→ **To do**
a) Swap "demonstration" for "rally" in the column on nuclear energy below, and give everything from "April 9, 2005" down to "be getting hungry." with that one change.
b) Convert everything from the start of the listing down to the line that contains "cis''8->\fp a''8 r8", both ends included, into a JSON list of strings with one string per line, skipping blank lines and leaving out the pictures.

── Page text

[ RadSafe ] Nukes Are Green

Susan Gawarecki loc at icx.net
Mon Apr 11 23:00:22 CEST 2005


April 9, 2005
OP-ED COLUMNIST
Nukes Are Green
By NICHOLAS D. KRISTOF
Article at http://snipurl.com/dy94

f there was one thing that used to be crystal clear to any 
environmentalist, it was that nuclear energy was the deadliest threat 
this planet faced. That's why Dick Gregory pledged at a huge anti-nuke 
demonstration in 1979 that he would eat no solid food until all nuclear 
plants in the U.S. were shut down.

Mr. Gregory may be getting hungry.

But it's time for the rest of us to drop that hostility to nuclear 
power. It's increasingly clear that the biggest environmental threat we 
face is actually global warming, and that leads to a corollary: nuclear 
energy is green.

Nuclear power, in contrast with other sources, produces no greenhouse 
gases. So President Bush's overall environmental policy gives me the 
shivers, but he's right to push ahead for nuclear energy. There haven't 
been any successful orders for new nuclear plants since 1973, but 
several proposals for new plants are now moving ahead - and that's good 
for the world we live in.

────
── Given information

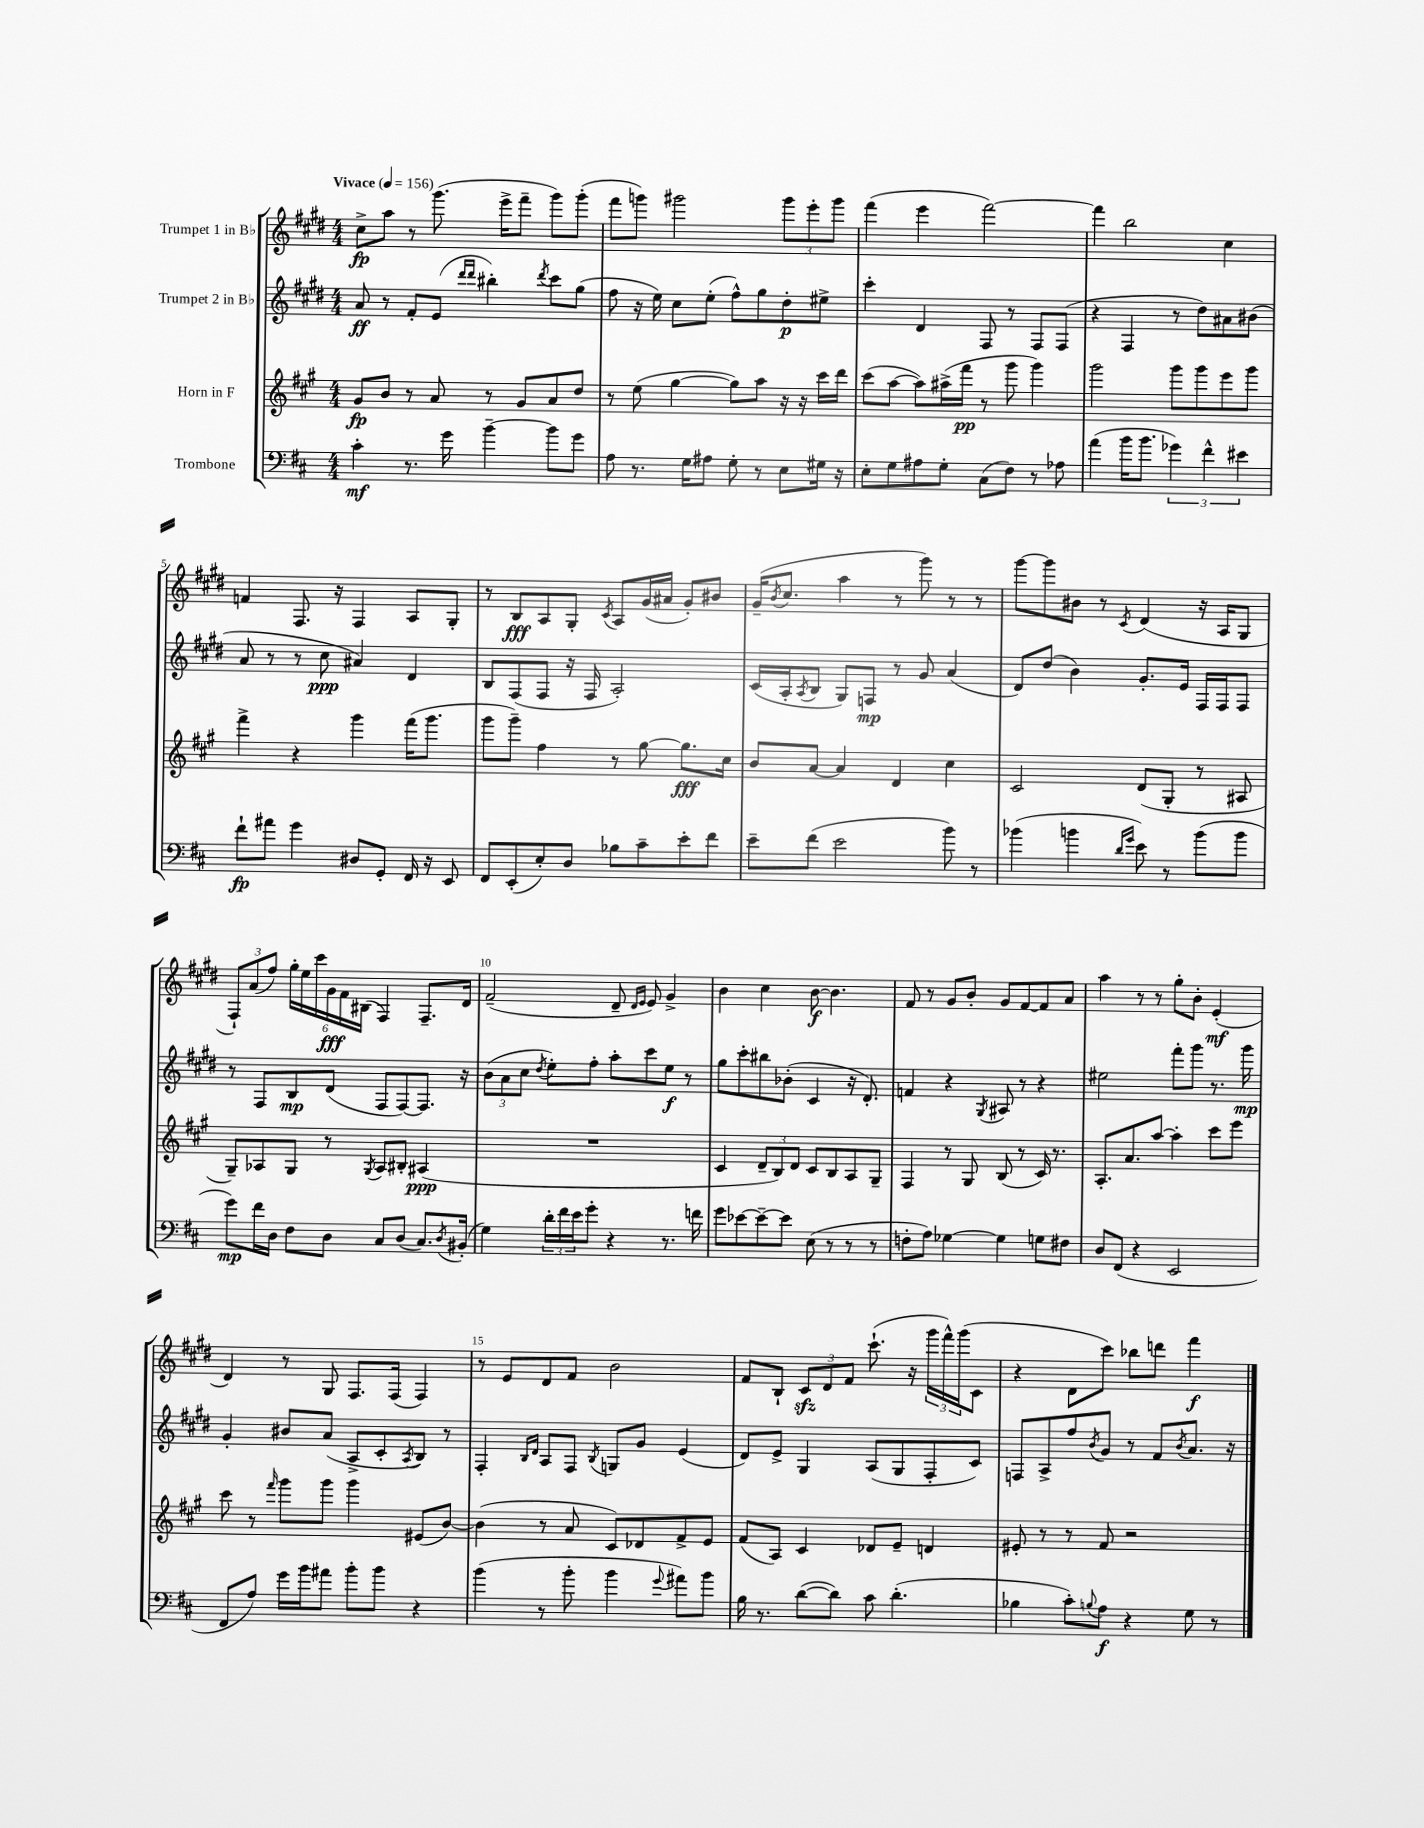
<<
\new StaffGroup <<
\new Staff = "s0" \with { instrumentName = "Trumpet 1 in Bb" } {
    \clef treble \key e \major \numericTimeSignature \time 4/4 \tempo "Vivace" 4 = 156
    cis''8->\fp a''8 r8 gis'''8.( e'''16-> fis'''8-- gis'''8) gis'''8-.( |
    fis'''8 g'''8) gis'''2 \tuplet 3/2 { gis'''8 e'''8-. gis'''8 } |
    fis'''4( e'''4 fis'''2~) |
    fis'''4 b''2 cis''4 |
    f'4 fis8. r16 fis4 a8 gis8-. |
    r8 b8\fff a8 gis8-. \acciaccatura { cis'8 } a8 gis'16( ais'16 gis'8-.) bis'8 |
    gis'16--( \acciaccatura { b'8 } cis''8. a''4 r8 gis'''8) r8 r8 |
    gis'''8~ gis'''8 bis'8 r8 \acciaccatura { cis'8 } dis'4( r16 a16 gis8 |
    \tuplet 3/2 { fis8-!) a'8( fis''8) } \tuplet 6/4 { gis''16-. e''16 cis'''16 gis'16\fff fis'16 bis16( } fis4) fis8.-- dis'16 |
    fis'2--( dis'8-- \grace { dis'16 e'16 } e'8) gis'4-> |
    b'4 cis''4 b'8~\f b'4. |
    fis'8 r8 gis'8 b'8-. gis'8 fis'8~ fis'8 a'8 |
    a''4 r8 r8 gis''8-. b'8-. e'4-.\mf( |
    dis'4) r8 gis8 fis8. fis16( fis4) |
    r8 e'8 dis'8 fis'8 b'2 |
    fis'8 b8-! \tuplet 3/2 { cis'8\sfz dis'8 fis'8 } cis'''8.-!( r16 \tuplet 3/2 { gis'''16 fis'''16-^) gis'''16( } cis'8 |
    r4 dis'8 cis'''8) bes''8 d'''8 fis'''4\f \bar "|." |
}
\new Staff = "s1" \with { instrumentName = "Trumpet 2 in Bb" } {
    \clef treble \key e \major \numericTimeSignature \time 4/4
    a'8\ff r8 fis'8-. e'8( \grace { dis'''16 dis'''16 } bis''4-.) \acciaccatura { dis'''8 } cis'''8 gis''8( |
    fis''8 r16 e''16) cis''8 e''8-.( fis''8-^) gis''8 dis''8-.\p eis''8-> |
    cis'''4-. dis'4 fis8 r8 fis8 fis8( |
    r4 fis4 r8 dis''8) ais'8 bis'8( |
    a'8 r8 r8 cis''8\ppp ais'4) dis'4 |
    b8 fis8( fis8 r16 fis16 a2-.) |
    cis'16( a16-. \acciaccatura { a8 } b8 gis8) f8\mp r8 gis'8 a'4( |
    dis'8) dis''8( b'4) gis'8.-. e'16 fis16 fis16 fis8 |
    r8 fis8 b8\mp dis'8( fis8 fis8~) fis8. r16 |
    \tuplet 3/2 { b'8( a'8 cis''8 } \acciaccatura { dis''8 } e''8-.) fis''8-. a''8-. cis'''8 e''8\f r8 |
    gis''8 cis'''8-. bis''8 bes'8-.( cis'4 r16 dis'8.-.) |
    f'4 r4 \acciaccatura { gis8 } ais8 r8 r4 |
    eis''2 fis'''8-. gis'''8 r8. gis'''16\mp |
    gis'4-. bis'8 a'8( a8-> cis'8-. \acciaccatura { a8 } b8) r8 |
    fis4-. \grace { b16 dis'16 } a8 fis8 \acciaccatura { b8 } g8 gis'8 e'4( |
    dis'8) e'8-> gis4 a8( gis8 fis8-. cis'8) |
    f8 a8-> fis''8 \acciaccatura { b'8 } gis'8 r8 fis'8 \acciaccatura { b'8 } a'8. r16 \bar "|." |
}
\new Staff = "s2" \with { instrumentName = "Horn in F" } {
    \clef treble \key a \major \numericTimeSignature \time 4/4
    gis'8\fp b'8 r8 a'8 r8 gis'8 a'8 d''8 |
    r8 e''8( gis''4~ gis''8) a''8 r16 r16 cis'''16 d'''16 |
    cis'''8( a''8~ a''8) ais''16->( fis'''16\pp r8 gis'''8 gis'''4) |
    gis'''2 gis'''8 gis'''8 e'''8 gis'''8 |
    fis'''4-> r4 gis'''4 fis'''16( gis'''8. |
    gis'''8 gis'''8--) fis''4 r8 gis''8~ gis''8.\fff cis''16 |
    b'8 a'8~ a'4 d'4 cis''4 |
    cis'2 d'8( gis8-. r8 ais8 |
    gis8--) aes8 gis8 r8 \acciaccatura { gis8 } aes8 bis8-. ais4\ppp( |
    R1 |
    cis'4 \tuplet 3/2 { d'8-- b8) d'8 } cis'8 b8 a8 gis8-- |
    fis4 r8 gis8 b8( r8 cis'16) r8. |
    a8.-. a'8. a''8~ a''4-. cis'''8 e'''8 |
    cis'''8 r8 \grace { fis'''16 } gis'''8 gis'''8 gis'''4 eis'8( b'8~) |
    b'4( r8 a'8 cis'8) des'8 fis'8-> e'8 |
    fis'8( a8) cis'4 des'8 e'8-- d'4 |
    eis'8-. r8 r8 fis'8 r2 \bar "|." |
}
\new Staff = "s3" \with { instrumentName = "Trombone" } {
    \clef bass \key d \major \numericTimeSignature \time 4/4
    cis'4-.\mf r8. g'16 b'4~-- b'8 g'8 |
    a8 r8. g16 ais8 g8-. r8 e8 gis16 r16 |
    e8-. g8 ais8 g8-. cis8( fis8) r8 aes8 |
    a'4( b'16 b'8. \tuplet 3/2 { ges'4) fis'4-^ eis'4 } |
    fis'8-!\fp ais'8 g'4 dis8 g,8-. fis,16 r16 e,8 |
    fis,8 e,8-.( e8-.) d8 bes8 cis'8-- e'8-. fis'8 |
    e'8-- fis'8( e'2 b'8) r8 |
    bes'4( b'4 \grace { d'16 g'16 } e'8) r8 b'8( b'8 |
    g'8\mp) fis'16 d16 fis8 d8 cis8 d8( cis8.) \acciaccatura { d8 } bis,16-.( |
    g4) \tuplet 3/2 { d'16-. fis'16 e'16 } g'8-. r4 r8. f'16 |
    g'8 ees'8~ ees'8~-- ees'8 e8( r8 r8 r8 |
    f8-. a8) ges4~ ges4 g8 fis8 |
    d8 fis,8( r4 e,2 |
    fis,8 a8) g'16 b'16 ais'8 b'8-. b'8 r4 |
    b'4( r8 b'8-. b'4 \appoggiatura { g'8 } ais'8) b'8 |
    b16 r8. d'8~( d'8) cis'8 d'4.-.( |
    bes4 cis'8-.) \appoggiatura { b8 } a8\f r4 g8 r8 \bar "|." |
}
>>
>>
\layout { \context { \Score \override BarNumber.break-visibility = ##(#f #t #t) barNumberVisibility = #(every-nth-bar-number-visible 5) } }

────

→ **Task-by-task solutions**
a)
April 9, 2005
OP-ED COLUMNIST
Nukes Are Green
By NICHOLAS D. KRISTOF
Article at http://snipurl.com/dy94

f there was one thing that used to be crystal clear to any 
environmentalist, it was that nuclear energy was the deadliest threat 
this planet faced. That's why Dick Gregory pledged at a huge anti-nuke 
rally in 1979 that he would eat no solid food until all nuclear 
plants in the U.S. were shut down.

Mr. Gregory may be getting hungry.

b)
[
  "<<",
  "\\new StaffGroup <<",
  "\\new Staff = \"s0\" \\with { instrumentName = \"Trumpet 1 in Bb\" } {",
  "    \\clef treble \\key e \\major \\numericTimeSignature \\time 4/4 \\tempo \"Vivace\" 4 = 156",
  "    cis''8->\\fp a''8 r8 gis'''8.( e'''16-> fis'''8-- gis'''8) gis'''8-.( |"
]